Sally Fallon, Nourishing Traditions, pg 89
From Dr. David Williams' newsletter Alternatives:
"Traditional fermented foods help balance the production of stomach acid. Fermented foods have the unique ability to.. [and] ease digestive discomfort related to having either too much or too little stomach acid.
Fermented foods help the body produce acetylcholine, [...] a neurotransmitter [which] increase the movement of the bowel, can alleviate constipation problems, [...] acts as potent digestive aids.
Traditional fermented foods are beneficial for people with diabetes[-] improving pancreatic function, [...] carbohydrates in lactic acid–fermented foods have been broken down or "pre-digested," [...] and don't burden the pancreas.
Fermented foods produce numerous unknown compounds that destroy and inhibit the growth of pathogenic bacteria, such as cholera and typhoid... lactic acid bacteria found in sourdough bread, and discovered that it seemed to be more effective than other strains at killing microbes [...] quickly eliminated the super-bugs currently resistant to most antibiotics.
Health Benefits of Ginger
- Ovarian Cancer Treatment as per study at the University of Michigan Comprehensive Cancer Center.
- Colon Cancer Prevention as per a study at the University of Minnesota.
- Morning Sickness as per several studies that concluded that ginger is just as effective as vitamin B6 in the treatment of morning sickness.
- Motion Sickness Remedy.
- Reduces Pain and Inflammation-ginger has anti-inflammatory properties and is a powerful natural painkiller.
- Heartburn Relief when taken in the form of tea.
- Cold and Flu Prevention and Treatment.
- Helpful for stomach flus or food poisoning, positive effects ginger has upon digestive tract.
- Migraine Relief- it stop prostaglandins from causing pain and inflammation in blood vessels.
- Menstrual Cramp Relief
- Prevention of Diabetic Nephropathy
Are you a soda drinker?

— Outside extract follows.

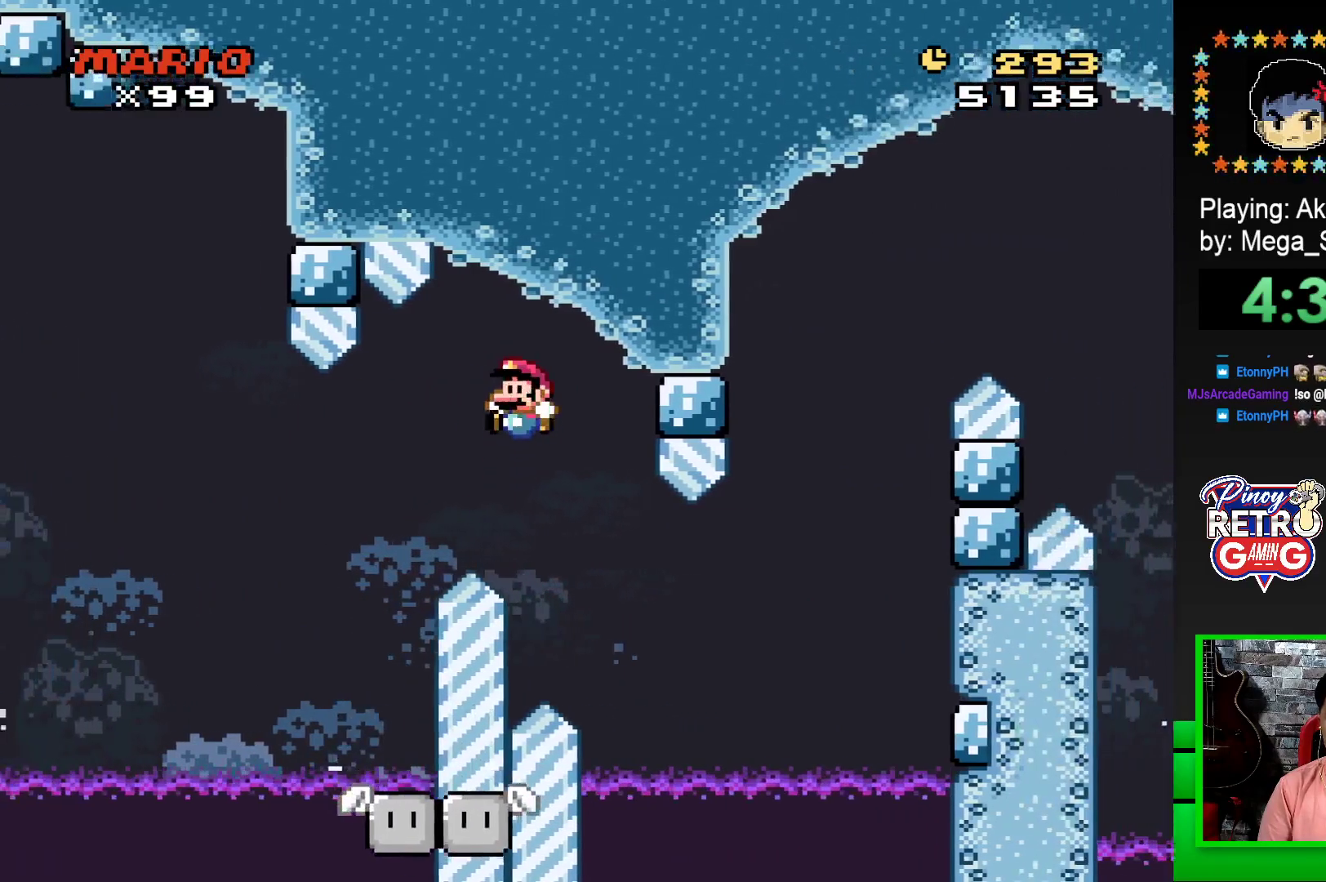
{"buttons": ["SQUARE", "DPAD_LEFT"], "events": [[67, "DPAD_LEFT", "up"], [83, "DPAD_RIGHT", "down"], [400, "CROSS", "up"], [400, "DPAD_RIGHT", "up"], [450, "DPAD_LEFT", "down"]]}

What is your favorite type of soda? Do your kids like it? Have you ever heard of lacto-fermented soda before? Have you heard of a ginger bug before? Have you ever made either? If so, what flavor did you like to make?
Does this seem like something you'd try?
Do you try to have probiotics regularly, either in pill form or via fermented foods and drinks? What do you take to give you probiotics?